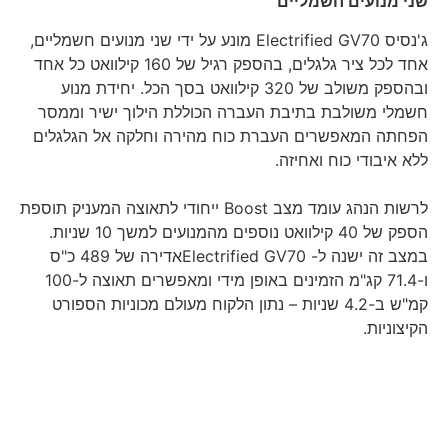
שני מנועים חשמליים
ג'נסיס Electrified GV70 מונע על ידי שני מנועים חשמליים,
אחד לכל ציר גלגלים, בהספק רגיל של 160 קילוואט כל אחד
ובהספק משולב של 320 קילוואט בסך הכל. יחידת מנוע
חשמלי משולבת בתיבת העברה הכוללת הילוך ישיר וממסר
הפחתה המאפשרים העברת כוח מהירה וחלקה אל הגלגלים
ללא איבודי כוח ואחיזה.
לרשות הנהג עומד מצב Boost ייחודי לתאוצה המעניק תוספת
הספק של 40 קילוואט נוספים מהמנועים למשך 10 שניות.
במצב זה ישנה ל- Electrified GV70אדירה של 489 כ"ס
ו-71.4 קג"מ הזמינים באופן מידי ומאפשרים תאוצה ל-100
קמ"ש ב-4.2 שניות – נתון הלקוח מעולם מכוניות הספורט
הקיצוניות.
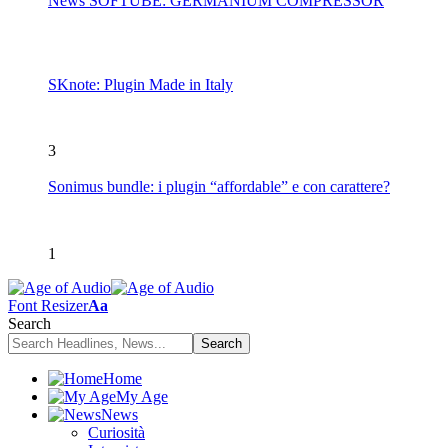
News SOFTUBE: GERMANIUM COMPRESSOR
SKnote: Plugin Made in Italy
3
Sonimus bundle: i plugin “affordable” e con carattere?
1
Font Resizer
Aa
Search
Home
My Age
News
Curiosità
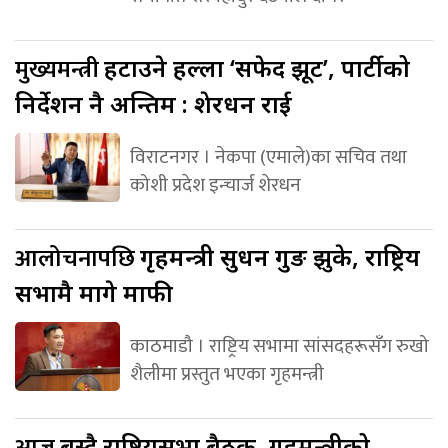
मुख्यमन्त्री
हटाउने हल्ला ‘सफेद झूट’, पार्टीको
निर्देशन नै अन्तिम : शेरधन राई
विराटनगर । नेकपा (एमाले)का सचिव तथा
कोशी प्रदेश इन्चार्ज शेरधन
आलोचनापछि
गृहमन्त्री सुधन गुरुङ झुके, राष्ट्रिय
सभामै मागे माफी
काठमाडौ । राष्ट्रिय सभामा सांसदहरूसँग रुखो
शैलीमा प्रस्तुत भएका गृहमन्त्री
आज
बस्दै राष्ट्रियसभा बैठक, गृहमन्त्रीको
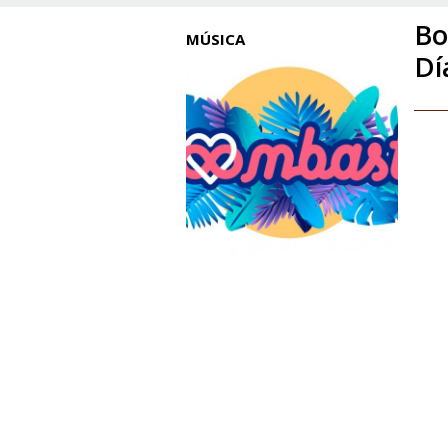
Bo
MÚSICA
Dí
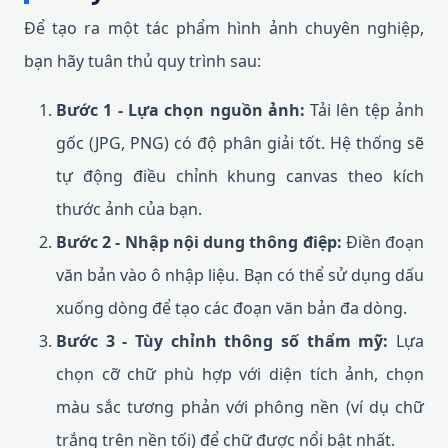
Để tạo ra một tác phẩm hình ảnh chuyên nghiệp,
bạn hãy tuân thủ quy trình sau:
Bước 1 - Lựa chọn nguồn ảnh:
Tải lên tệp ảnh
gốc (JPG, PNG) có độ phân giải tốt. Hệ thống sẽ
tự động điều chỉnh khung canvas theo kích
thước ảnh của bạn.
Bước 2 - Nhập nội dung thông điệp:
Điền đoạn
văn bản vào ô nhập liệu. Bạn có thể sử dụng dấu
xuống dòng để tạo các đoạn văn bản đa dòng.
Bước 3 - Tùy chỉnh thông số thẩm mỹ:
Lựa
chọn cỡ chữ phù hợp với diện tích ảnh, chọn
màu sắc tương phản với phông nền (ví dụ chữ
trắng trên nền tối) để chữ được nổi bật nhất.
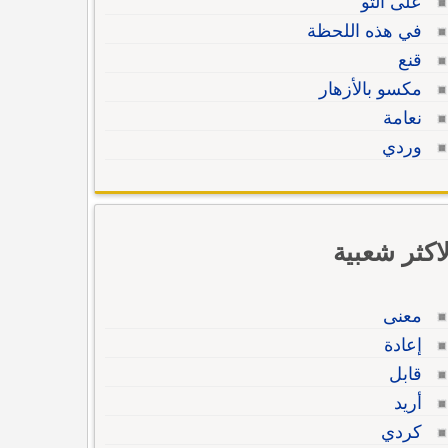
على التو
في هذه اللحظة
قنع
مكسو بالأزهار
نعامة
وردي
لاكثر شعبية
معنى
إعادة
قابل
أريد
كردي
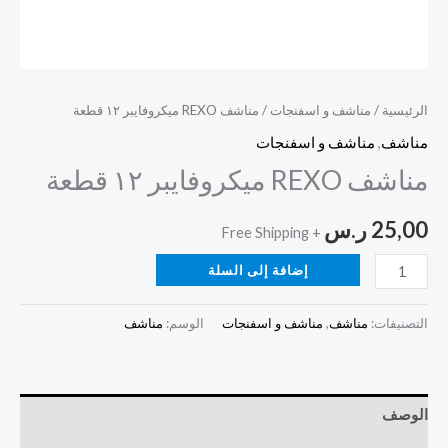
الرئيسية
/
مناشف و اسفنجات
/ مناشف REXO ميكروفايبر ١٢ قطعة
مناشف
,
مناشف و اسفنجات
مناشف REXO ميكروفايبر ١٢ قطعة
25,00
ر.س
+ Free Shipping
إضافة إلى السلة
التصنيفات:
مناشف
,
مناشف و اسفنجات
الوسم:
مناشف
الوصف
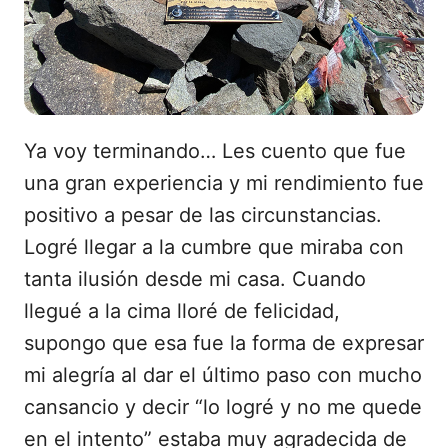
Ya voy terminando… Les cuento que fue
una gran experiencia y mi rendimiento fue
positivo a pesar de las circunstancias.
Logré llegar a la cumbre que miraba con
tanta ilusión desde mi casa. Cuando
llegué a la cima lloré de felicidad,
supongo que esa fue la forma de expresar
mi alegría al dar el último paso con mucho
cansancio y decir “lo logré y no me quede
en el intento” estaba muy agradecida de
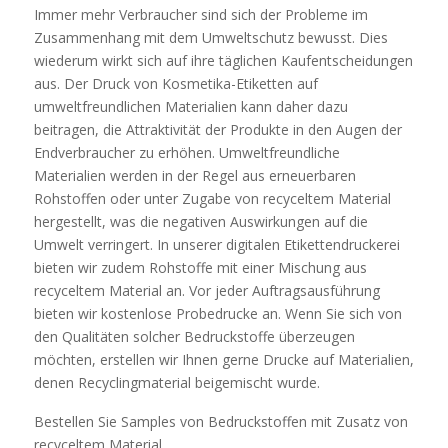
Immer mehr Verbraucher sind sich der Probleme im
Zusammenhang mit dem Umweltschutz bewusst. Dies
wiederum wirkt sich auf ihre täglichen Kaufentscheidungen
aus. Der Druck von Kosmetika-Etiketten auf
umweltfreundlichen Materialien kann daher dazu
beitragen, die Attraktivität der Produkte in den Augen der
Endverbraucher zu erhöhen. Umweltfreundliche
Materialien werden in der Regel aus erneuerbaren
Rohstoffen oder unter Zugabe von recyceltem Material
hergestellt, was die negativen Auswirkungen auf die
Umwelt verringert. In unserer digitalen Etikettendruckerei
bieten wir zudem Rohstoffe mit einer Mischung aus
recyceltem Material an. Vor jeder Auftragsausführung
bieten wir kostenlose Probedrucke an. Wenn Sie sich von
den Qualitäten solcher Bedruckstoffe überzeugen
möchten, erstellen wir Ihnen gerne Drucke auf Materialien,
denen Recyclingmaterial beigemischt wurde.
Bestellen Sie Samples von Bedruckstoffen mit Zusatz von
recyceltem Material.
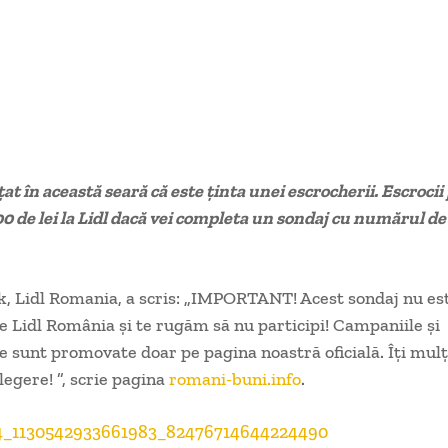
țat în această seară că este ținta unei escrocherii. Escroci
0 de lei la Lidl dacă vei completa un sondaj cu numărul de 
, Lidl Romania, a scris: „IMPORTANT! Acest sondaj nu es
e Lidl România și te rugăm să nu participi! Campaniile și
e sunt promovate doar pe pagina noastră oficială. Îți mu
legere! ”, scrie pagina
romani-buni.info
.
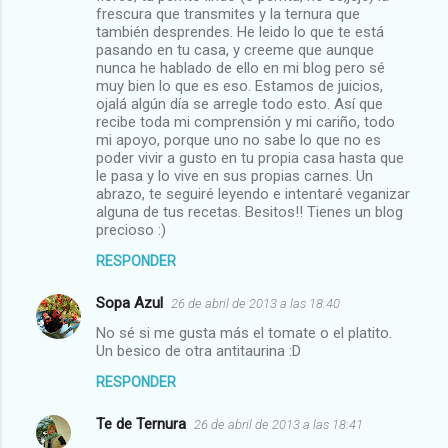
frescura que transmites y la ternura que
también desprendes. He leido lo que te está
pasando en tu casa, y creeme que aunque
nunca he hablado de ello en mi blog pero sé
muy bien lo que es eso. Estamos de juicios,
ojalá algún día se arregle todo esto. Así que
recibe toda mi comprensión y mi cariño, todo
mi apoyo, porque uno no sabe lo que no es
poder vivir a gusto en tu propia casa hasta que
le pasa y lo vive en sus propias carnes. Un
abrazo, te seguiré leyendo e intentaré veganizar
alguna de tus recetas. Besitos!! Tienes un blog
precioso :)
RESPONDER
Sopa Azul
26 de abril de 2013 a las 18:40
No sé si me gusta más el tomate o el platito.
Un besico de otra antitaurina :D
RESPONDER
Te de Ternura
26 de abril de 2013 a las 18:41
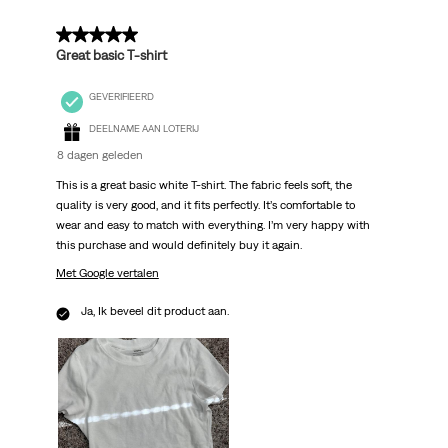
5 van 5 sterren.
Great basic T-shirt
GEVERIFIEERD
DEELNAME AAN LOTERIJ
8 dagen geleden
This is a great basic white T-shirt. The fabric feels soft, the
quality is very good, and it fits perfectly. It’s comfortable to
wear and easy to match with everything. I’m very happy with
this purchase and would definitely buy it again.
Met Google vertalen
Ja, Ik beveel dit product aan.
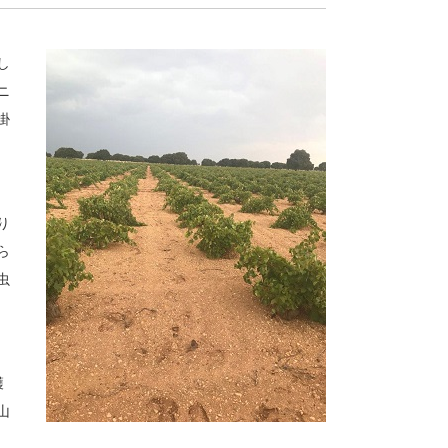
し
ニ
掛
り
ら
虫
穫
山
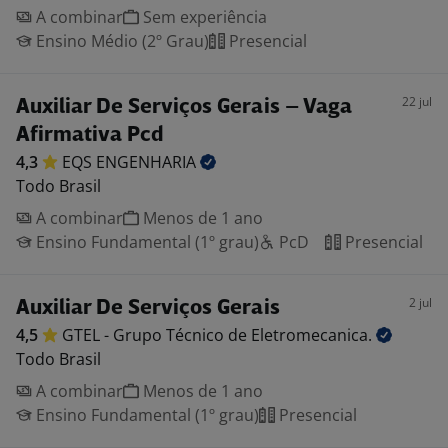
A combinar
Sem experiência
Ensino Médio (2º Grau)
Presencial
22 jul
Auxiliar De Serviços Gerais – Vaga
Afirmativa Pcd
4,3
EQS
ENGENHARIA
Todo Brasil
A combinar
Menos de 1 ano
Ensino Fundamental (1º grau)
PcD
Presencial
2 jul
Auxiliar De Serviços Gerais
4,5
GTEL - Grupo Técnico de
Eletromecanica.
Todo Brasil
A combinar
Menos de 1 ano
Ensino Fundamental (1º grau)
Presencial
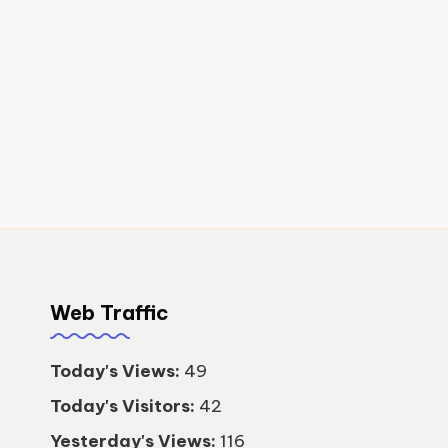
1
9
1
Web Traffic
Today's Views:
49
Today's Visitors:
42
Yesterday's Views:
116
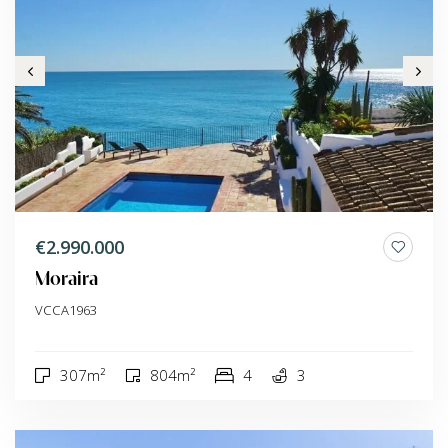
€2.990.000
Moraira
VCCA1963
307m²
804m²
4
3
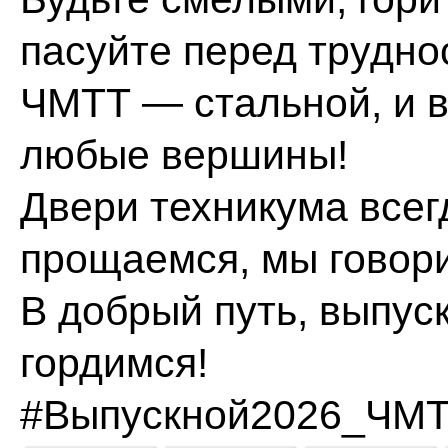
пасуйте перед трудно
ЧМТТ — стальной, и в
любые вершины!
Двери техникума всег
прощаемся, мы говори
В добрый путь, выпус
гордимся!
#Выпускной2026_ЧМ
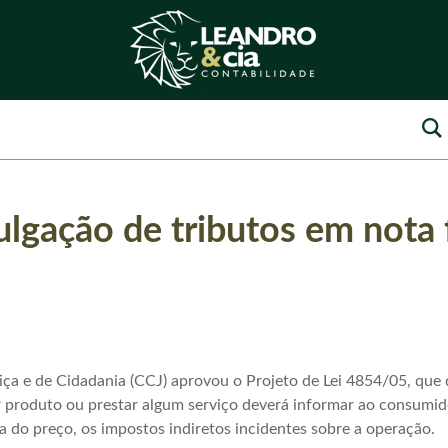
lgação de tributos em nota f
iça e de Cidadania (CCJ) aprovou o Projeto de Lei 4854/05, que
r produto ou prestar algum serviço deverá informar ao consumi
da do preço, os impostos indiretos incidentes sobre a operação.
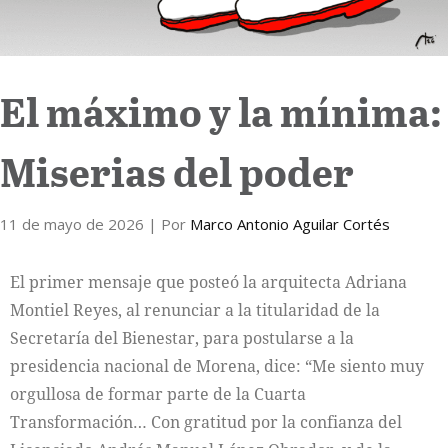
El máximo y la mínima:
Miserias del poder
11 de mayo de 2026
| Por
Marco Antonio Aguilar Cortés
El primer mensaje que posteó la arquitecta Adriana
Montiel Reyes, al renunciar a la titularidad de la
Secretaría del Bienestar, para postularse a la
presidencia nacional de Morena, dice: “Me siento muy
orgullosa de formar parte de la Cuarta
Transformación… Con gratitud por la confianza del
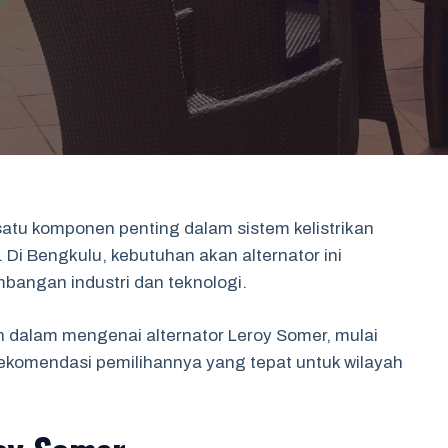
atu komponen penting dalam sistem kelistrikan
 Di Bengkulu, kebutuhan akan alternator ini
bangan industri dan teknologi.
ih dalam mengenai alternator Leroy Somer, mulai
n rekomendasi pemilihannya yang tepat untuk wilayah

· · ·

In the data above, find the line containing "Ensino Médio (2º Grau)" and the line containing "lgação de tributos em nota f". Copy exactly the stretch from the first through the second, both included, leaving out any picture.

Response to the task:
Ensino Médio (2º Grau)
Presencial
22 jul
Auxiliar De Serviços Gerais – Vaga
Afirmativa Pcd
4,3
EQS
ENGENHARIA
Todo Brasil
A combinar
Menos de 1 ano
Ensino Fundamental (1º grau)
PcD
Presencial
2 jul
Auxiliar De Serviços Gerais
4,5
GTEL - Grupo Técnico de
Eletromecanica.
Todo Brasil
A combinar
Menos de 1 ano
Ensino Fundamental (1º grau)
Presencial
1
9
1
Web Traffic
Today's Views:
49
Today's Visitors:
42
Yesterday's Views:
116
€2.990.000
Moraira
VCCA1963
307m²
804m²
4
3
пасуйте перед трудно
ЧМТТ — стальной, и в
любые вершины!
Двери техникума всег
прощаемся, мы говори
В добрый путь, выпус
гордимся!
#Выпускной2026_ЧМ
lgação de tributos em nota f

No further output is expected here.